Joe Pompeo at Capital New York reports that Huffington Post has made its Huffington app, launched in June, free. The app’s single copy price was 99 cents, $1.99 per month or $19.99 per year and, at the time, reflected the you-don’t-get something-for-nothing mentality now so prevalent in digital content publishing—especially when producing a magazine app like this one is still far from efficient or low-cost.
But, in hindsight, Huffington had clearly wrestled with whether to charge for the app or not. When Folio: first reported on the app’s coming launch, executive editor Tim O’Brien said the business model had yet to be determined—and this was only weeks out from its debut.
Pompeo says the change in strategy was revealed during a company meeting yesterday, and the app is already listed as free in the App Store.
All of this was underscored earlier this week when News Corp.’s The Daily axed 29 percent of its workforce, or 50 employees, and streamlined its content production.
The changes at Huffington and The Daily highlight the difficulty publishers are having with nailing down a consistent business model for magazine apps.
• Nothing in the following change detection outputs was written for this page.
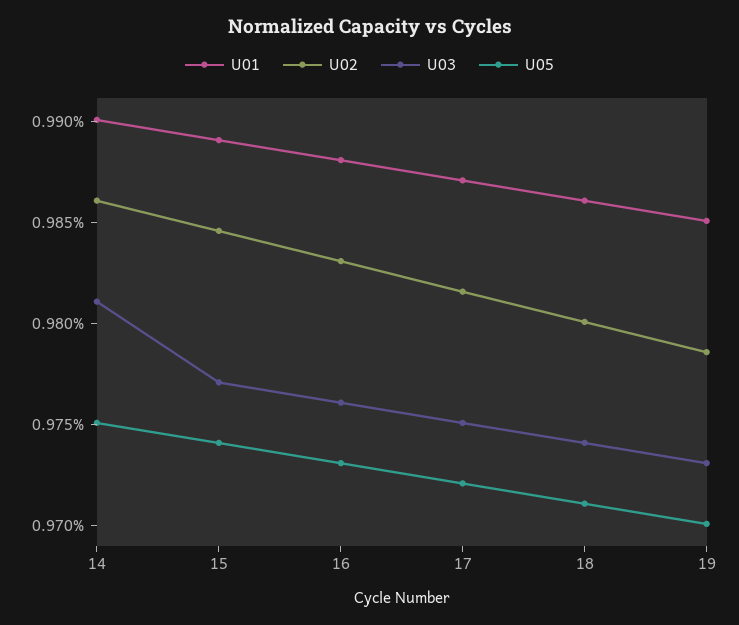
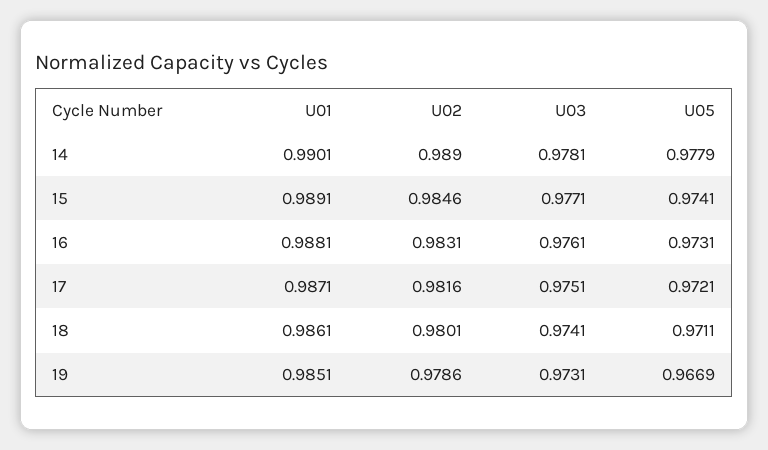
U02, 14: 0.986 -> 0.989
U03, 14: 0.981 -> 0.9781
U05, 14: 0.975 -> 0.9779
U05, 19: 0.97 -> 0.9669

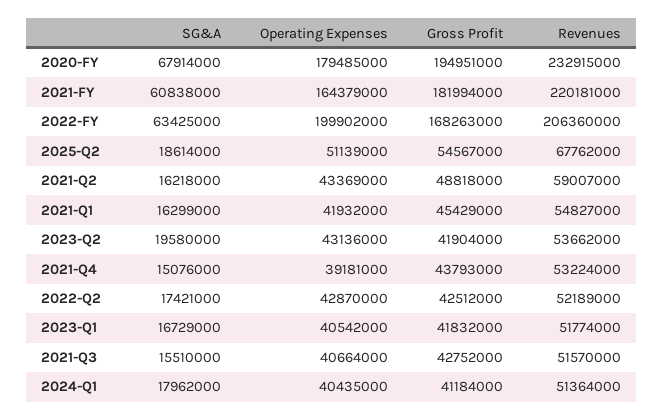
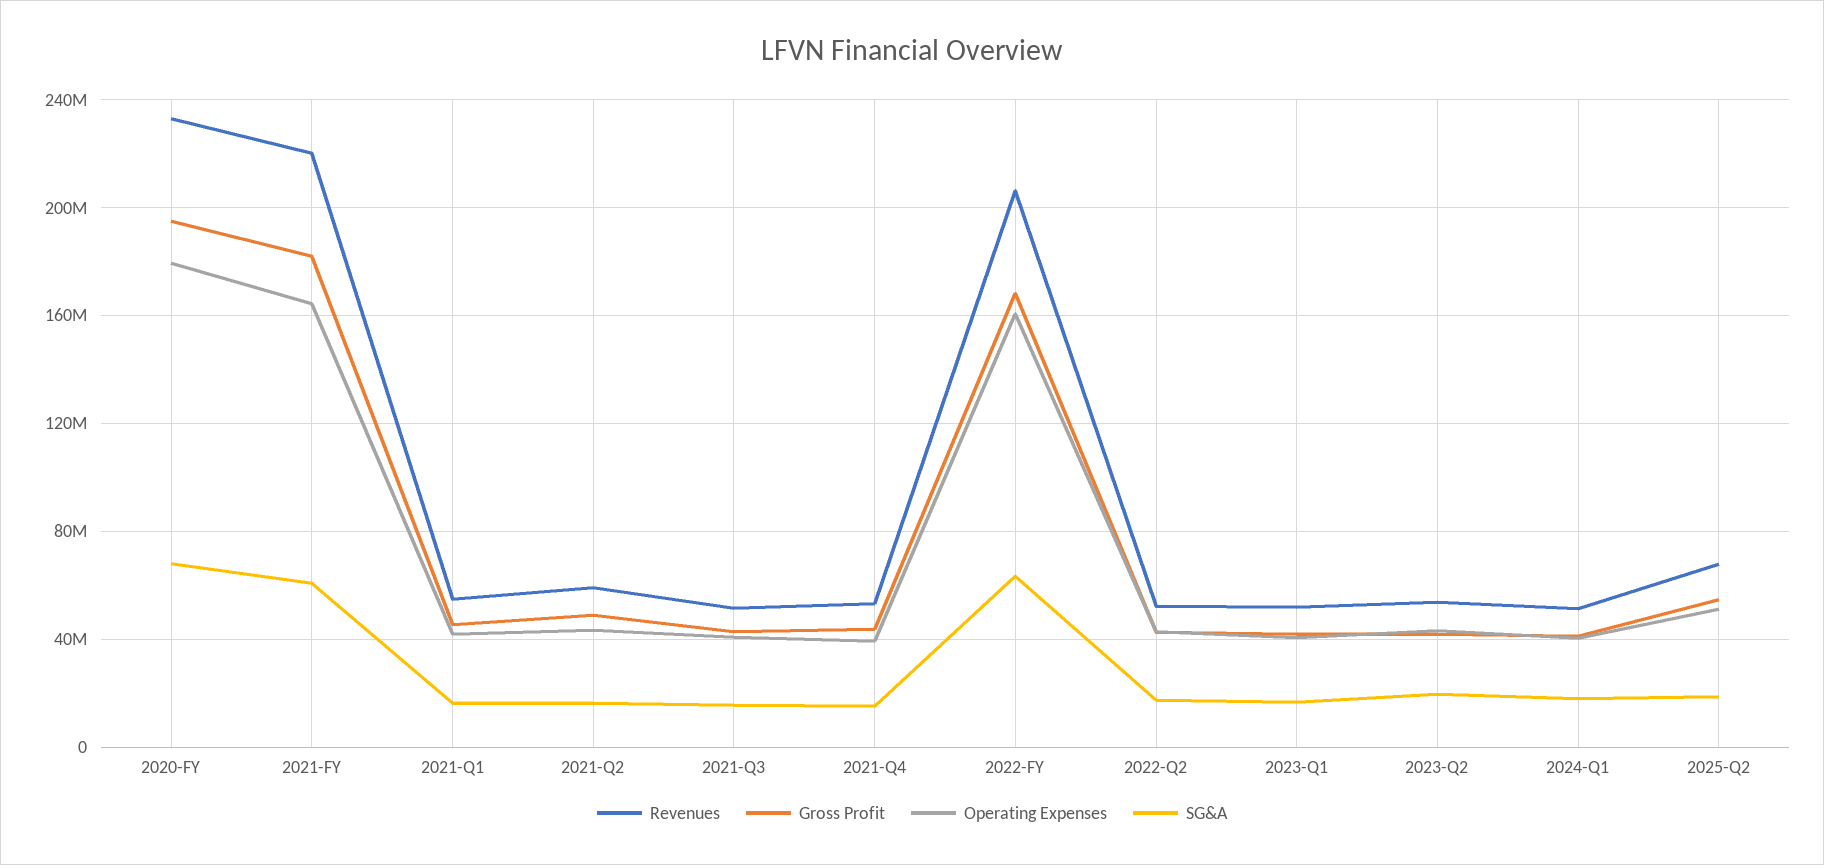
Operating Expenses, 2022-FY: 199902000 -> 160000000

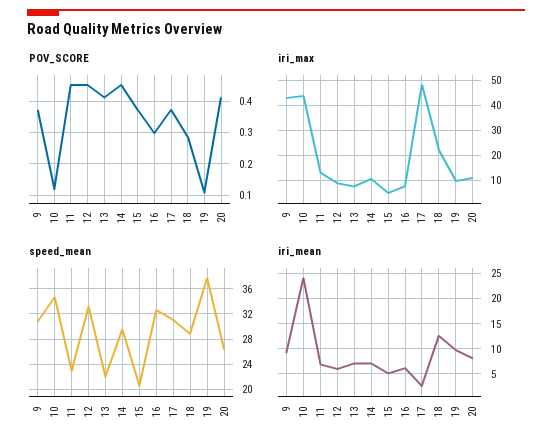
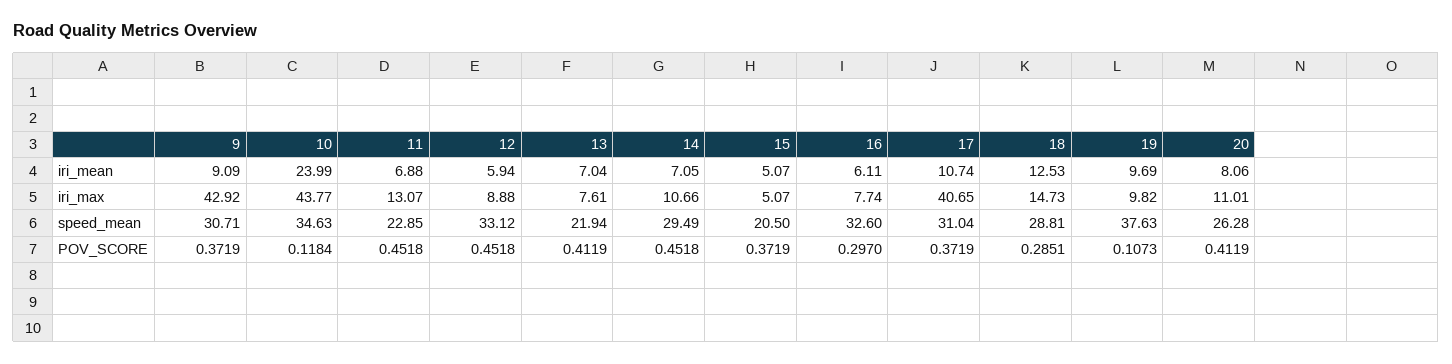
iri_max, 17: 47.5 -> 40.65
iri_max, 18: 22.5 -> 14.73
iri_mean, 17: 2.5 -> 10.74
The technology is new and the products and the experience they offer are still new for consumers and that mix can bloom into a confusing array of strategies as publishers balance customer preferences with business realities.
This can be especially frustrating as publishers also try to figure out how apps relate with and exist next to their traditional products. A Huffington spokesperson tells Pompeo that the decision to go free was triggered by the fact that The Huffington Post itself is free and the app’s paid model clashed with that. Perception goes a long way.
In an earlier blog post, Penton Media senior vice president of strategy and business development Warren Bimblick sniffed out a pricing scheme that might have been a bit too perfunctory.